> **Your instructions**: Once the line containing "[00:04.663]" is found, set down that line and each one after it exactly, through the end of the entries.

> **Data supplied**:
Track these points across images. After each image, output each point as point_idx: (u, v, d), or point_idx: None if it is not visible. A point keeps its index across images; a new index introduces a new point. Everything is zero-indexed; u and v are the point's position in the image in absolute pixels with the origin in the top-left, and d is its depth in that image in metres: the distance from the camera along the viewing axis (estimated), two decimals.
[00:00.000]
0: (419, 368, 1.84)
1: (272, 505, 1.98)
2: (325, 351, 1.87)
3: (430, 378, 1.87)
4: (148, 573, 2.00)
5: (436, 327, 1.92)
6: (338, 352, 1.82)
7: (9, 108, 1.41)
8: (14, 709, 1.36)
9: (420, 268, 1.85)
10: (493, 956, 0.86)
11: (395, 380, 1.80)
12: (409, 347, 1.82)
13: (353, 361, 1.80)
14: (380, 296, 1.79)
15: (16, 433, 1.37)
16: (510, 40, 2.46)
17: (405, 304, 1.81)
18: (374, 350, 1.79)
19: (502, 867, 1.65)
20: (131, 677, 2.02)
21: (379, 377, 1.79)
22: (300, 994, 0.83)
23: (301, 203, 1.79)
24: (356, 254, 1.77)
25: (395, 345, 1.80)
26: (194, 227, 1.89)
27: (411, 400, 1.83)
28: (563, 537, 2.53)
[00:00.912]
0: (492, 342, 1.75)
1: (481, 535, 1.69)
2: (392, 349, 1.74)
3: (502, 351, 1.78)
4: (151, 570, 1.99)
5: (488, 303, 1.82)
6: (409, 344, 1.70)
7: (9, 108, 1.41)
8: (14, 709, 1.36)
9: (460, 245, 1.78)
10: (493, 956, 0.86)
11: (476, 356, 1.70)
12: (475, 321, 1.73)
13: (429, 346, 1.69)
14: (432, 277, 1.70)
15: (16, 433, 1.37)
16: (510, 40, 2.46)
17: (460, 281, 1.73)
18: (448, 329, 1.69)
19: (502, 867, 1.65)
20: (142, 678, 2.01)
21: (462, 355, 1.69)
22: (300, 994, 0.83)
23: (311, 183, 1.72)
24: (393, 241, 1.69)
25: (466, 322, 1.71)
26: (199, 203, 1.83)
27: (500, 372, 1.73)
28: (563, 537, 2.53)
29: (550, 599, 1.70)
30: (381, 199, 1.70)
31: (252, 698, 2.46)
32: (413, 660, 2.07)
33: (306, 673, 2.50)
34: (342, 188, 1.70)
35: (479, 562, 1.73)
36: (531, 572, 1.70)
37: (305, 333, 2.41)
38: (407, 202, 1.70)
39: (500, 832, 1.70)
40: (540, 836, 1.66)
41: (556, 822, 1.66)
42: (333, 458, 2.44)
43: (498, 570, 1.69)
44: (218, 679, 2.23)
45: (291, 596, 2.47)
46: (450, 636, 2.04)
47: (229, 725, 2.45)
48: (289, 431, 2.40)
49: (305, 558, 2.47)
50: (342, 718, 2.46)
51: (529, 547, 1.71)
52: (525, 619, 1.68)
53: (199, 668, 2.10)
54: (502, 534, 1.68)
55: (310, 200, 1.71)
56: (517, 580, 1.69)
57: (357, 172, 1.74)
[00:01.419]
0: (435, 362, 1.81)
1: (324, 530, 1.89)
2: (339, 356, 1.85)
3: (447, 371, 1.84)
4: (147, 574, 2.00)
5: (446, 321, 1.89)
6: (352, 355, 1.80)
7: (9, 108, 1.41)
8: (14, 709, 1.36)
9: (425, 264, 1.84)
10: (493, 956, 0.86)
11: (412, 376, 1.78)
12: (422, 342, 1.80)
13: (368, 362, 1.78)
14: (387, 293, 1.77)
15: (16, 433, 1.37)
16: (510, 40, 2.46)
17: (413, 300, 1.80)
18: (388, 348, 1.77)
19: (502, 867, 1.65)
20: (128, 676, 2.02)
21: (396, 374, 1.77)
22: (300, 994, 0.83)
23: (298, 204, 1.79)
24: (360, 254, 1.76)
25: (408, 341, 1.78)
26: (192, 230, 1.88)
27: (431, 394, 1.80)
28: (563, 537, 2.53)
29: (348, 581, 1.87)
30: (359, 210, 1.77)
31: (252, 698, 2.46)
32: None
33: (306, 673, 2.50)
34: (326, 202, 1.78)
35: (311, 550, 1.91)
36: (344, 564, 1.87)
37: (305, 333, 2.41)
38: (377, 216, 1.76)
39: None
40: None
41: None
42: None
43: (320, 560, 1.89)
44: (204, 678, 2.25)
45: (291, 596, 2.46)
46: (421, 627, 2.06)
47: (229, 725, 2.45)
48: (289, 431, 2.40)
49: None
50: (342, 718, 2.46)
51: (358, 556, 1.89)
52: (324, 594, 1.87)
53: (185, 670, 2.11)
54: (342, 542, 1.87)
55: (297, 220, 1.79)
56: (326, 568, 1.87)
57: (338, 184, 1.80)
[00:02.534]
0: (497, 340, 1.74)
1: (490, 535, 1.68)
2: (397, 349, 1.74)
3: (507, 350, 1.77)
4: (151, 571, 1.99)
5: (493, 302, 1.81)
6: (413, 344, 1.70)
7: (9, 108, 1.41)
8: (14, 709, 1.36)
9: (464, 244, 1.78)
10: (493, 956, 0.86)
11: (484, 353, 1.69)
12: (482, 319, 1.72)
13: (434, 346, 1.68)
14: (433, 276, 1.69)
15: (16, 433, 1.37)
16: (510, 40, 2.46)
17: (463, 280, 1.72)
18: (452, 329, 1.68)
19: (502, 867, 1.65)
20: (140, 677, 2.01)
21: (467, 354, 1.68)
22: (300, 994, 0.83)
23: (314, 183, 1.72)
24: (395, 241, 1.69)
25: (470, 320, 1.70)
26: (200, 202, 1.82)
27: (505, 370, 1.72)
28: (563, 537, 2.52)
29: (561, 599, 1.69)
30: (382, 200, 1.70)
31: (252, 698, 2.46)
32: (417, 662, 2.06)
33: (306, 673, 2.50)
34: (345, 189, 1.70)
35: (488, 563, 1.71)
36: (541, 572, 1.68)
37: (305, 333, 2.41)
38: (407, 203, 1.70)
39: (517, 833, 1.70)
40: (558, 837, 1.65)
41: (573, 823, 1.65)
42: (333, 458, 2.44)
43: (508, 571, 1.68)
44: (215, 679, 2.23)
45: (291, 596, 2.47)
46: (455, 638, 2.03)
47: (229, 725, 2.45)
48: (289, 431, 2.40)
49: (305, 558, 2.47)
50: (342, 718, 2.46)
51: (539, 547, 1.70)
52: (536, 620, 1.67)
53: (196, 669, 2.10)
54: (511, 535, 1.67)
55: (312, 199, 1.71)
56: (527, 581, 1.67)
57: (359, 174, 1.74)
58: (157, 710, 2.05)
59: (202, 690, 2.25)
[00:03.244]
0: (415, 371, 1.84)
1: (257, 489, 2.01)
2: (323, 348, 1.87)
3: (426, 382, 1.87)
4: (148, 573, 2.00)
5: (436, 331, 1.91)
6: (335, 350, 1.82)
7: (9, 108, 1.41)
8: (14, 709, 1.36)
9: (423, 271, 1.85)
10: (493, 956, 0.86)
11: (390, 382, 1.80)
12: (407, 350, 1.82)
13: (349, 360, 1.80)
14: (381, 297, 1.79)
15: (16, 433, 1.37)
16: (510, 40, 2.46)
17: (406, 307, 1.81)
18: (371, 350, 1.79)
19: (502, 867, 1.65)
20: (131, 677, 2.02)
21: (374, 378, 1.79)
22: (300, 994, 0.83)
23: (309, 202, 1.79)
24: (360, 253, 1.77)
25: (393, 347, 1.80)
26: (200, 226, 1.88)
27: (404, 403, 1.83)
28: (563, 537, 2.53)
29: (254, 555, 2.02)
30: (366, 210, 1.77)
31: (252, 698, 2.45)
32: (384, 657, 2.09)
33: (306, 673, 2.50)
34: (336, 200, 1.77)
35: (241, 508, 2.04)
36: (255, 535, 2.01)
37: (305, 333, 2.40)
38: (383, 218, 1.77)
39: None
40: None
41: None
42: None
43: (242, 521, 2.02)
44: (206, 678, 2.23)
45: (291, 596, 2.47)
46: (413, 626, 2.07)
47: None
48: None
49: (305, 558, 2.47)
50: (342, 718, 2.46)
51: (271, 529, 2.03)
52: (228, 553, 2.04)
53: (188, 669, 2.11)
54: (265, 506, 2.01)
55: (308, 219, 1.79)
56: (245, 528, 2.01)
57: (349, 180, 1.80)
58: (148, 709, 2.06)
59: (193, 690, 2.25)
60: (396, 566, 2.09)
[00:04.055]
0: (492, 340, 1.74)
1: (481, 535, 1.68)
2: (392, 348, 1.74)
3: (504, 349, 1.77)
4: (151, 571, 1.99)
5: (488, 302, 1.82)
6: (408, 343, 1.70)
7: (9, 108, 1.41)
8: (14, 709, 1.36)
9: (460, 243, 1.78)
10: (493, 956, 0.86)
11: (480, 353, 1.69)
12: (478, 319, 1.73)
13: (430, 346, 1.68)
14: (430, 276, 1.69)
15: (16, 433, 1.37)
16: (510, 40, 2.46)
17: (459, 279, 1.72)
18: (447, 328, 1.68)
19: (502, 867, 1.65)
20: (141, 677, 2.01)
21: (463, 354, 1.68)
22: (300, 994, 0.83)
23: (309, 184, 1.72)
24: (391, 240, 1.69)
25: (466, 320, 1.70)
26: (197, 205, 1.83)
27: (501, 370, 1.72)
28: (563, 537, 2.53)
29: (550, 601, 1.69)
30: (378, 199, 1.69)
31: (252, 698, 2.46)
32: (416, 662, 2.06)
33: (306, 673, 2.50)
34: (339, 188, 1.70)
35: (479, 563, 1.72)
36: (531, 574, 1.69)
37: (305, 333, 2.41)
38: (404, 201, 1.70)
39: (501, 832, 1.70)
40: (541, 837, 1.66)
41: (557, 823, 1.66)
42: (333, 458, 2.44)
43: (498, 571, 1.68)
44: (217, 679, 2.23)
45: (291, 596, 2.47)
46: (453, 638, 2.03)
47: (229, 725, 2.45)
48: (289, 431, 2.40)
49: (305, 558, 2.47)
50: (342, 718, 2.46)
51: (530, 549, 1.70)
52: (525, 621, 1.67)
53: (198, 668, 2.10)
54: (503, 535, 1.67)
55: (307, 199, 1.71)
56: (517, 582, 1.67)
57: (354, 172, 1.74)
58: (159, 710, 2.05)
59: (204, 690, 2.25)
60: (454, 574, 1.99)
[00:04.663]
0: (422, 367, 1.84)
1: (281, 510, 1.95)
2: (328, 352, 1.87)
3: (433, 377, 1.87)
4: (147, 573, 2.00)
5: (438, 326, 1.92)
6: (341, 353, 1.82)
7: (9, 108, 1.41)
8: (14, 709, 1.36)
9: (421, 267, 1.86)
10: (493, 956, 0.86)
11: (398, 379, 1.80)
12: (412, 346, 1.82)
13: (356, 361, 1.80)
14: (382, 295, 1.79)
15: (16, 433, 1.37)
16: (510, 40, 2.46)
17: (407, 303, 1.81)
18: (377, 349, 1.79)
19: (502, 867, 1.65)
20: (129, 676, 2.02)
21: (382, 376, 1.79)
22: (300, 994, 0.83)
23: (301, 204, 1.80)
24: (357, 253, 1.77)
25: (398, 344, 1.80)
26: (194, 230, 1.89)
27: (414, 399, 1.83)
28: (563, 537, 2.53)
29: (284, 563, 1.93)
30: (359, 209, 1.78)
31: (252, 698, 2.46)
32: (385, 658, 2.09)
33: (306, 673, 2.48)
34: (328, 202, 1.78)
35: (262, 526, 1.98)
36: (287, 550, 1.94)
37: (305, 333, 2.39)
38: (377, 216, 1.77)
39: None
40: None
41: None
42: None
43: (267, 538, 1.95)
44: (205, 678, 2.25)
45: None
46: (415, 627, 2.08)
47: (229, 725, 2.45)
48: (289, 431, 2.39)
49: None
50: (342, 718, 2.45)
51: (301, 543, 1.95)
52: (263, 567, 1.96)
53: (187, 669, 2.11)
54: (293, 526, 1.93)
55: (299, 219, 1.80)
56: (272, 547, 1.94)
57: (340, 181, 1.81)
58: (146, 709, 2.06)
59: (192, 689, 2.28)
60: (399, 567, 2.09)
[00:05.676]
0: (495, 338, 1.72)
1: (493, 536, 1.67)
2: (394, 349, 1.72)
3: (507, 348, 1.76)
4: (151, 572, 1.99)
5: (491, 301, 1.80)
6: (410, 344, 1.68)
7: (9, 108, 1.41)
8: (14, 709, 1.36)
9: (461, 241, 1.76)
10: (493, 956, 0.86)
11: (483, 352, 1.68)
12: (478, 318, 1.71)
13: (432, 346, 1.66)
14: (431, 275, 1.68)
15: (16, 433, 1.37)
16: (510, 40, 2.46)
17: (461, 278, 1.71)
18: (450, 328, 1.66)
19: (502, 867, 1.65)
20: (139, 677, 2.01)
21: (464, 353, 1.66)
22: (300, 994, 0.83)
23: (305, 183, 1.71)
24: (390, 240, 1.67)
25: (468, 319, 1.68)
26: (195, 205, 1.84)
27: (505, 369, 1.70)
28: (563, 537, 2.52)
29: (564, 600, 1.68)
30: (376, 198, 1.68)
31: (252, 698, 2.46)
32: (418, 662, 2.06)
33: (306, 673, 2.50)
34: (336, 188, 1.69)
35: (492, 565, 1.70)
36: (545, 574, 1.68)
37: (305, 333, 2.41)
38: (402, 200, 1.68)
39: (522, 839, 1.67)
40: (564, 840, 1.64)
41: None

> **Answer for the task**:
[00:04.663]
0: (422, 367, 1.84)
1: (281, 510, 1.95)
2: (328, 352, 1.87)
3: (433, 377, 1.87)
4: (147, 573, 2.00)
5: (438, 326, 1.92)
6: (341, 353, 1.82)
7: (9, 108, 1.41)
8: (14, 709, 1.36)
9: (421, 267, 1.86)
10: (493, 956, 0.86)
11: (398, 379, 1.80)
12: (412, 346, 1.82)
13: (356, 361, 1.80)
14: (382, 295, 1.79)
15: (16, 433, 1.37)
16: (510, 40, 2.46)
17: (407, 303, 1.81)
18: (377, 349, 1.79)
19: (502, 867, 1.65)
20: (129, 676, 2.02)
21: (382, 376, 1.79)
22: (300, 994, 0.83)
23: (301, 204, 1.80)
24: (357, 253, 1.77)
25: (398, 344, 1.80)
26: (194, 230, 1.89)
27: (414, 399, 1.83)
28: (563, 537, 2.53)
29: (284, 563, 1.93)
30: (359, 209, 1.78)
31: (252, 698, 2.46)
32: (385, 658, 2.09)
33: (306, 673, 2.48)
34: (328, 202, 1.78)
35: (262, 526, 1.98)
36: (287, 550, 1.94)
37: (305, 333, 2.39)
38: (377, 216, 1.77)
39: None
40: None
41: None
42: None
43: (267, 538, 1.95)
44: (205, 678, 2.25)
45: None
46: (415, 627, 2.08)
47: (229, 725, 2.45)
48: (289, 431, 2.39)
49: None
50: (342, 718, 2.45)
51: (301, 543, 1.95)
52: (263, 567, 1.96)
53: (187, 669, 2.11)
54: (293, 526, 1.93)
55: (299, 219, 1.80)
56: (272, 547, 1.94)
57: (340, 181, 1.81)
58: (146, 709, 2.06)
59: (192, 689, 2.28)
60: (399, 567, 2.09)
[00:05.676]
0: (495, 338, 1.72)
1: (493, 536, 1.67)
2: (394, 349, 1.72)
3: (507, 348, 1.76)
4: (151, 572, 1.99)
5: (491, 301, 1.80)
6: (410, 344, 1.68)
7: (9, 108, 1.41)
8: (14, 709, 1.36)
9: (461, 241, 1.76)
10: (493, 956, 0.86)
11: (483, 352, 1.68)
12: (478, 318, 1.71)
13: (432, 346, 1.66)
14: (431, 275, 1.68)
15: (16, 433, 1.37)
16: (510, 40, 2.46)
17: (461, 278, 1.71)
18: (450, 328, 1.66)
19: (502, 867, 1.65)
20: (139, 677, 2.01)
21: (464, 353, 1.66)
22: (300, 994, 0.83)
23: (305, 183, 1.71)
24: (390, 240, 1.67)
25: (468, 319, 1.68)
26: (195, 205, 1.84)
27: (505, 369, 1.70)
28: (563, 537, 2.52)
29: (564, 600, 1.68)
30: (376, 198, 1.68)
31: (252, 698, 2.46)
32: (418, 662, 2.06)
33: (306, 673, 2.50)
34: (336, 188, 1.69)
35: (492, 565, 1.70)
36: (545, 574, 1.68)
37: (305, 333, 2.41)
38: (402, 200, 1.68)
39: (522, 839, 1.67)
40: (564, 840, 1.64)
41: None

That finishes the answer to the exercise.